▶ EXERCISE AIM: Continue the article on Facebook's Prophet forecasting tool below, picking up right after its last sentence.

Facebook Prophet



Facebook Forecasting Tool Prophet is built on Stan

Facebook recently announced that they have made their forecasting tool, Prophet, open source. This is great news for data scientists and business analysts alike—forecasting is an important but tricky process that is critical to many, both for-profit and non-profit organizations. The Prophet forecasting tool is able to make sophisticated predictions extremely fast—within milliseconds! It is particularly valuable for people who need forecasting data but don’t have the time or skills to develop their own models. 

The open sourcing of Facebook Prophet reinforces the growing trend of making sophisticated data science techniques accessible to non-experts and non-programmers. As Facebook describes it:

We have observed two main themes in the practice of creating a variety of business forecasts:

  • Completely automatic forecasting techniques can be brittle and they are often too inflexible to incorporate useful assumptions or heuristics.

▶ SOURCE MATERIAL:

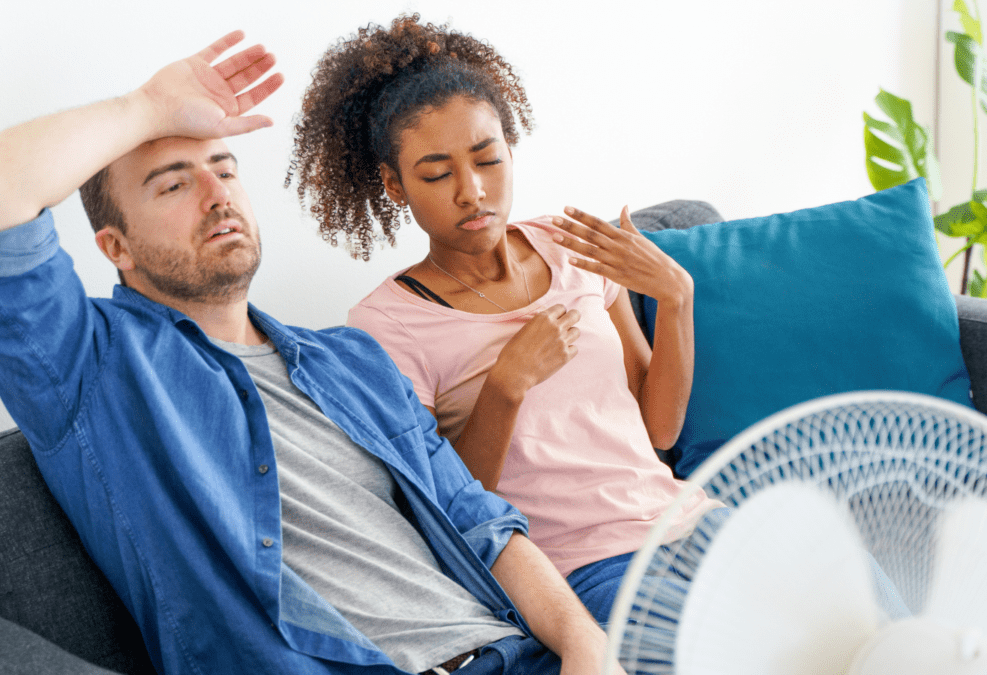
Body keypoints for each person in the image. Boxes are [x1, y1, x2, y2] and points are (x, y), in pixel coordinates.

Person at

▶ ANSWER FOR THE TASK:
  • Analysts who can produce high quality forecasts are quite rare because forecasting is a specialized data science skill requiring substantial experience.

The result of these themes is that the demand for high quality forecasts often far outstrips the pace at which analysts can produce them. This observation is the motivation for our work building Prophet: we want to make it easier for experts and non-experts to make high quality forecasts that keep up with demand.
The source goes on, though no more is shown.